WHAT TO DO | Although the data below holds other lines too, output only those from the line with "54: (62, 90)" up to and including the line with "64: (76, 57)", exactly as they appear.

LISTED RECORDS |
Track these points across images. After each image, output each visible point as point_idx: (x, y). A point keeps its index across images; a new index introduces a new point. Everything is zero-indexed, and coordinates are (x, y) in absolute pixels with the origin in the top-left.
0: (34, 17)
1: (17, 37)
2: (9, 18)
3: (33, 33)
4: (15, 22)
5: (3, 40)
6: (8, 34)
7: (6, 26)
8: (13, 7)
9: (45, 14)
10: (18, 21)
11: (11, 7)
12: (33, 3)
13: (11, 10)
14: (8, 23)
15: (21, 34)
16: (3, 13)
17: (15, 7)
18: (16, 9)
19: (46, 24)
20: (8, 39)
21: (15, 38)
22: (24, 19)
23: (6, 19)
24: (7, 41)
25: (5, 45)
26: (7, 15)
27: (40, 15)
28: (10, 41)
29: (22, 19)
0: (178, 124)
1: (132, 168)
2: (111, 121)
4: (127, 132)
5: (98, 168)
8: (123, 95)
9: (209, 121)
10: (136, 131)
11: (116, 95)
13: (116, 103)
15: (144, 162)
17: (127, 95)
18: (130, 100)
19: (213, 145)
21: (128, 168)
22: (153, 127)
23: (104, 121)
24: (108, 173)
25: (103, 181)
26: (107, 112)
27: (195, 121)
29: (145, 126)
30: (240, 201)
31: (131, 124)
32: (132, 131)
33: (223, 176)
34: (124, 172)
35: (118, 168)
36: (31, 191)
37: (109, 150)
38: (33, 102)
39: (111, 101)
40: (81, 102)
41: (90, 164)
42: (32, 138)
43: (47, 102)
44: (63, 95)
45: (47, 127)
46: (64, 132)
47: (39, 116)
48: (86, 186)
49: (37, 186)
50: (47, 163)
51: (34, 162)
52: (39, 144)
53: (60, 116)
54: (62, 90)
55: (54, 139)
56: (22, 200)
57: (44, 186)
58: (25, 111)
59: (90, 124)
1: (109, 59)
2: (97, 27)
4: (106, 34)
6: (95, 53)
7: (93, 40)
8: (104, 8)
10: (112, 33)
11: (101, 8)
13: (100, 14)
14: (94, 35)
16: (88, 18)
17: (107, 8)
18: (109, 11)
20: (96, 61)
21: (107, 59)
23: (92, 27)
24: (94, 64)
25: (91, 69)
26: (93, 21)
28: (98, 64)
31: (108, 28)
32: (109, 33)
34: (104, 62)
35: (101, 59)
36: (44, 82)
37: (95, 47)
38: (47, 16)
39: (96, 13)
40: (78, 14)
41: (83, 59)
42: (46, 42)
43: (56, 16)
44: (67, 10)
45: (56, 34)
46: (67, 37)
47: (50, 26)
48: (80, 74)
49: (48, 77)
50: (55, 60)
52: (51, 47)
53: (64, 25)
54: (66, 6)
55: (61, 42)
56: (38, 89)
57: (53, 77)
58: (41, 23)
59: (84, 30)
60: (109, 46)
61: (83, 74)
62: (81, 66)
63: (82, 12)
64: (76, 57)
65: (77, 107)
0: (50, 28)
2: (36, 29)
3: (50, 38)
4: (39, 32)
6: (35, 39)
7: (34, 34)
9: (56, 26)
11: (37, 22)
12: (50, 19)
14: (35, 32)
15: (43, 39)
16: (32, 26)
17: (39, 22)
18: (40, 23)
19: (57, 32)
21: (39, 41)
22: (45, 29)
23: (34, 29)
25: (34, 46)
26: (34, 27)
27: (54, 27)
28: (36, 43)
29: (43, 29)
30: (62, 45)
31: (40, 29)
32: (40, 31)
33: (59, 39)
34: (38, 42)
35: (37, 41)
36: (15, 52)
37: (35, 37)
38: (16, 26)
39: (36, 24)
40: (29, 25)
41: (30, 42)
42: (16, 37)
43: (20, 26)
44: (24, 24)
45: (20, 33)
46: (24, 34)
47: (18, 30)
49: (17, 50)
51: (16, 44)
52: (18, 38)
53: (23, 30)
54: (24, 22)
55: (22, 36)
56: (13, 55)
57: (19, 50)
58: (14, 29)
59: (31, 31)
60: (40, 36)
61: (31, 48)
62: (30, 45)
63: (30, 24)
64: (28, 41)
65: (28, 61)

RESPONSE FOR THIS EXERCISE |
54: (62, 90)
55: (54, 139)
56: (22, 200)
57: (44, 186)
58: (25, 111)
59: (90, 124)
1: (109, 59)
2: (97, 27)
4: (106, 34)
6: (95, 53)
7: (93, 40)
8: (104, 8)
10: (112, 33)
11: (101, 8)
13: (100, 14)
14: (94, 35)
16: (88, 18)
17: (107, 8)
18: (109, 11)
20: (96, 61)
21: (107, 59)
23: (92, 27)
24: (94, 64)
25: (91, 69)
26: (93, 21)
28: (98, 64)
31: (108, 28)
32: (109, 33)
34: (104, 62)
35: (101, 59)
36: (44, 82)
37: (95, 47)
38: (47, 16)
39: (96, 13)
40: (78, 14)
41: (83, 59)
42: (46, 42)
43: (56, 16)
44: (67, 10)
45: (56, 34)
46: (67, 37)
47: (50, 26)
48: (80, 74)
49: (48, 77)
50: (55, 60)
52: (51, 47)
53: (64, 25)
54: (66, 6)
55: (61, 42)
56: (38, 89)
57: (53, 77)
58: (41, 23)
59: (84, 30)
60: (109, 46)
61: (83, 74)
62: (81, 66)
63: (82, 12)
64: (76, 57)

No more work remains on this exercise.